In the case of public automation services, where convenience and ease of maintenance are essential, there are a set of container images that will enable and configure qermu-user-static for you. These images must be run in --privileged mode but will make setting things up in the automation system very easy (docs). Once set up, the image-build method is precisely the same as the above section.

That said, this is not an endorsement, and you will need to perform your own due diligence. I only mention it in this article because if I don’t, somebody is bound to bring it up. It’s likely a fine setup for small, non-critical cases. But this will probably be a “no-go”, where provenance and security are critical. So, if that applies to you, continue on to the next section.

Safe Mode

In highly secure, locked-down, production environments using commercially supported distributions, additional safety is often paramount over the convenience of emulation. Additionally if the build is simply too complex, emulation-slow, or involves multiple incompatible platforms (i.e., Windows and Darwin) then it simply may not be practical.

In these cases, essentially you need to perform the builds separately, collect the images on one system, then combine them all into a manifest list as a separate step.

For example, let’s assume that you’ve built the shazam image on several linux hosts, tagged each of them with their architecture name, and pushed them up to the quay.io/example/shazam repository. Combining them into a manifest list might look like this:

$ REPO=quay.io/example/shazam
$ podman manifest create $REPO:latest
$ for IMGTAG in amd64 s390x ppc64le arm64; do \
          podman manifest add $REPO:latest docker://$REPO:IMGTAG; \
      done
$ podman manifest push --all $REPO:latest docker://$REPO:latest

Note: For the manifest add sub-command, the target manifest list name comes first, then the image to add. In the above example, the command inside the loop will pull down the platform-tagged image (metadata) and add it into the new manifest list.
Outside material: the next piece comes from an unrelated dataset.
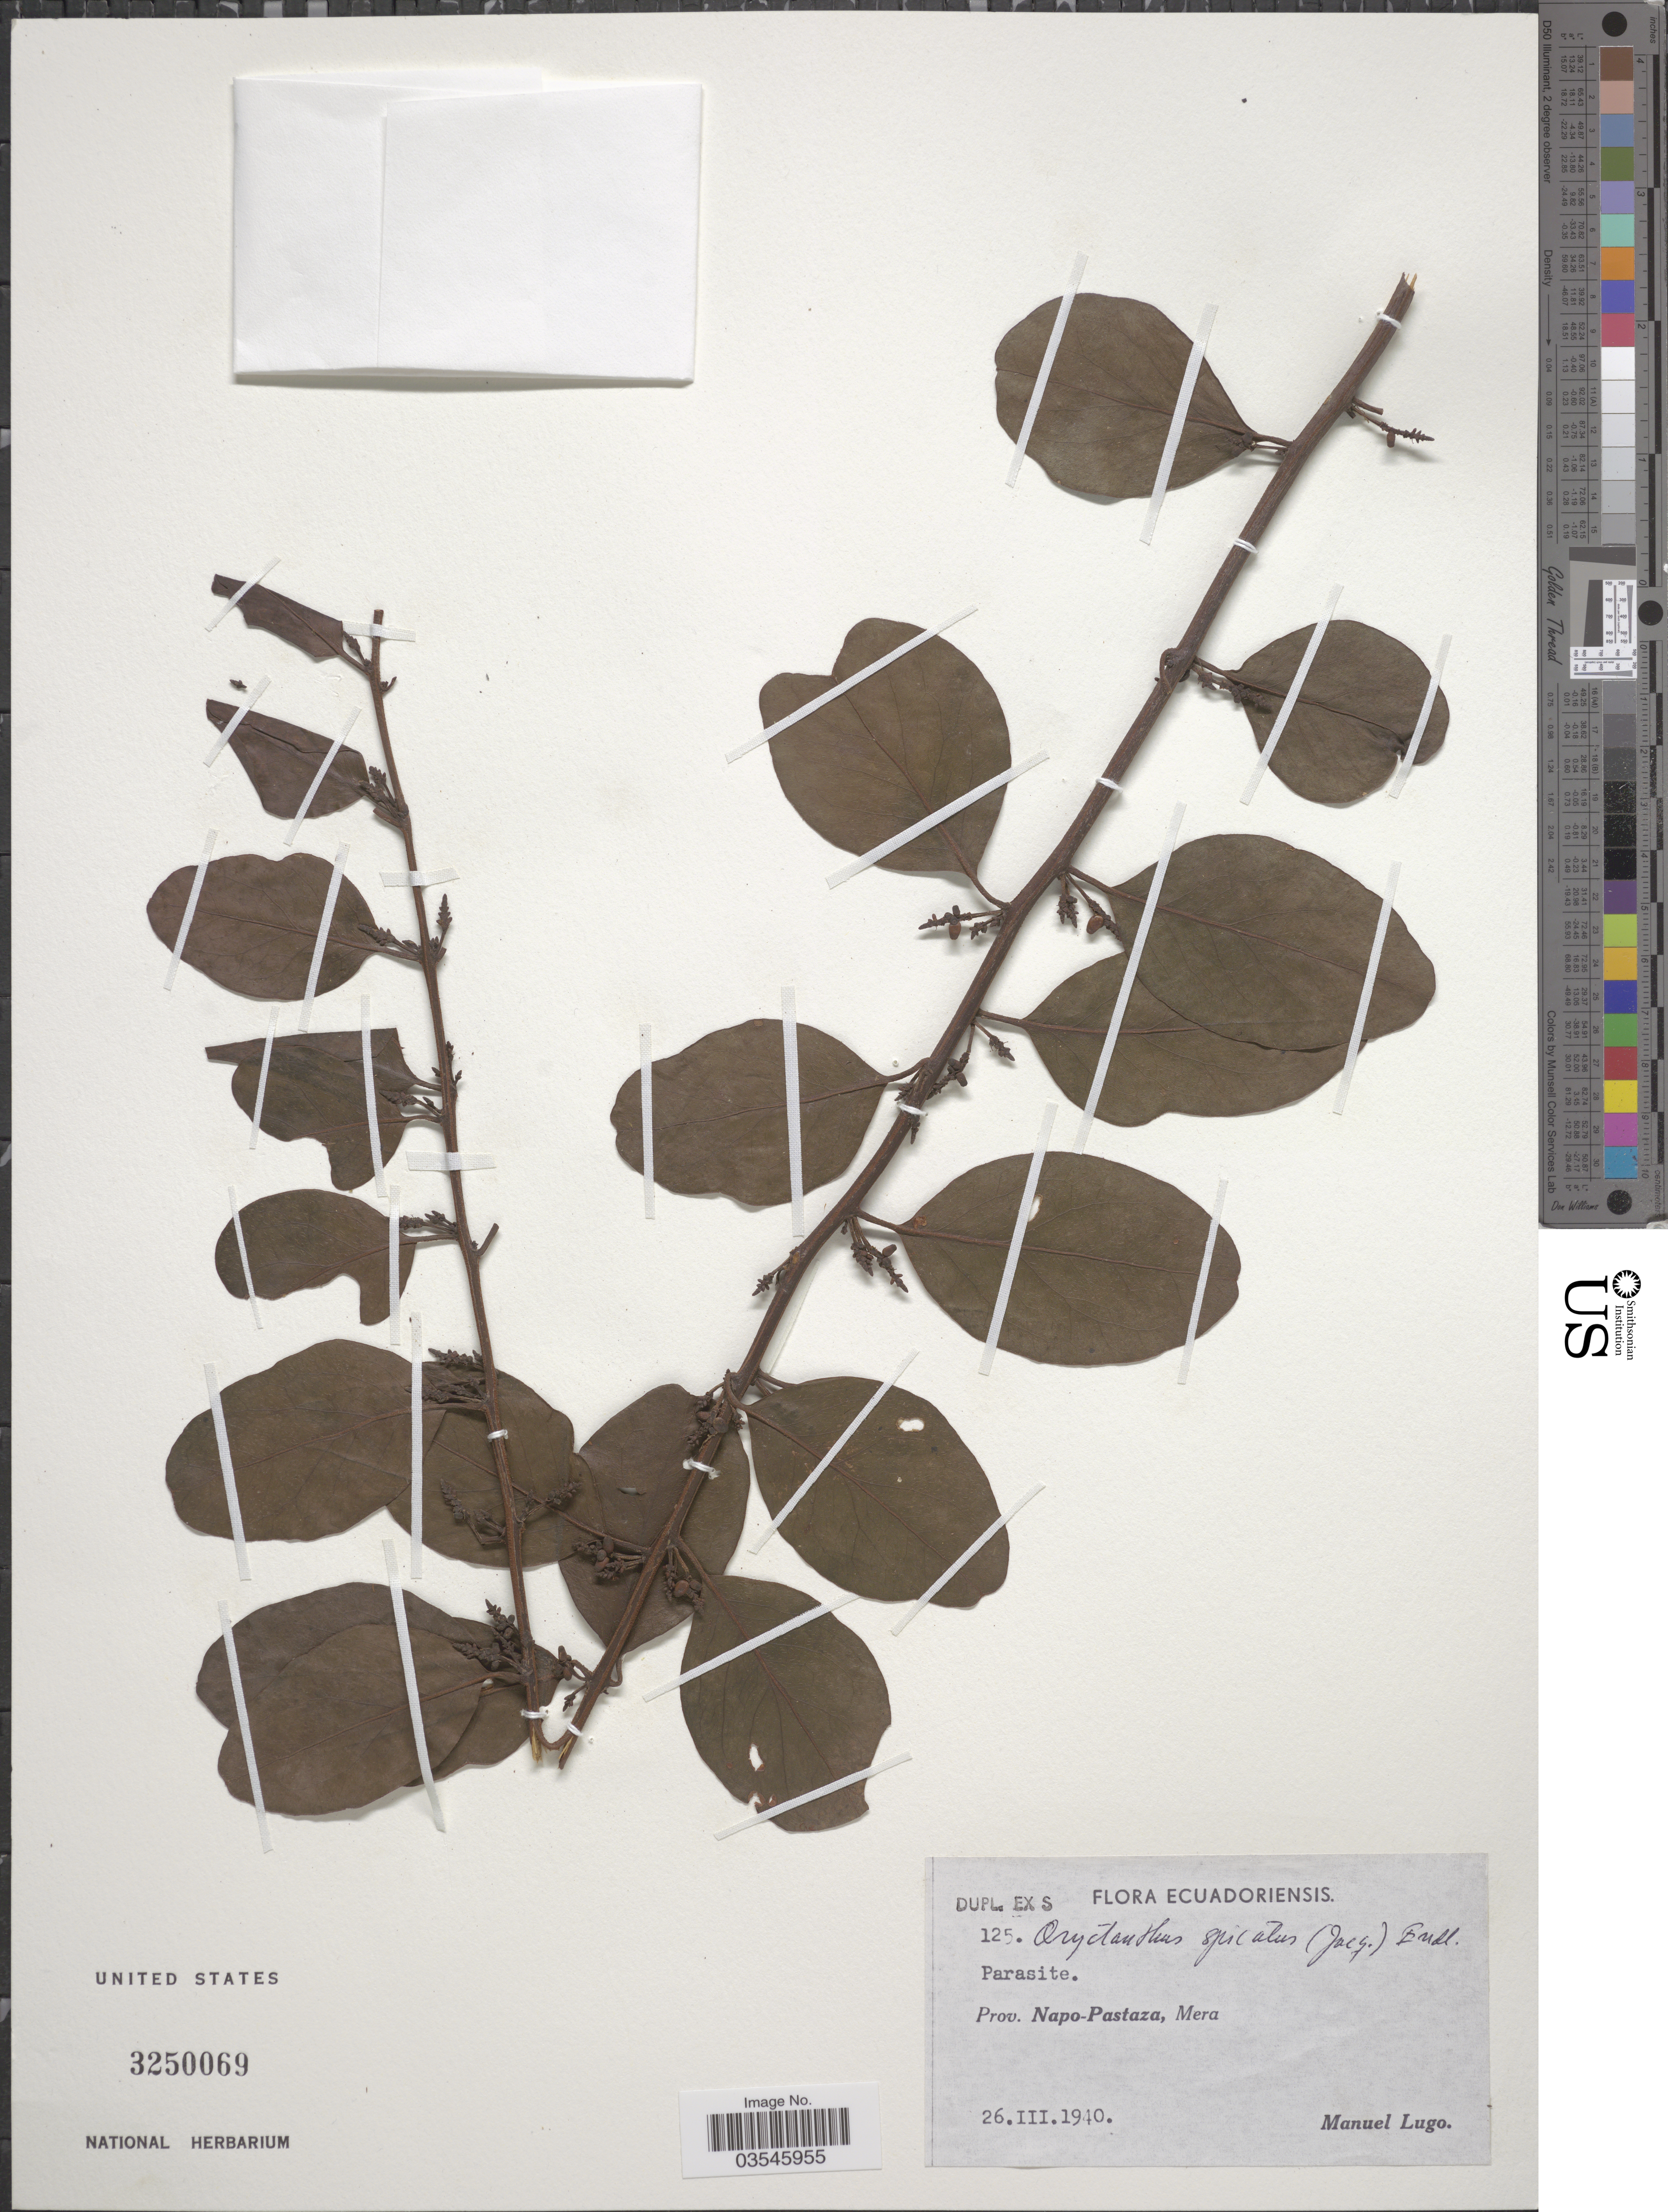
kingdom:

There is no need for a separate pull operation, and Podman will automatically figure out the constituent architecture and platform information. If not, there are options to specify them manually during the manifest add operation. Lastly, in case of an accident, you’ll find a manifest remove sub-command (same argument-order as manifest add).

Conclusion

While countless additional details are available in the man pages, this basic knowledge should cover 90% of your needs. With these essential tricks in hand, producing your own multi-arch and/or multi-platform manifest lists is just a matter of practice (or some new bash scripts).

Please also remember to pay attention to the tooling versions, as several bugs and deficiencies are present in earlier editions. On that same note, if you do encounter any strange or unexpected behavior, please reach out to the upstream community for assistance.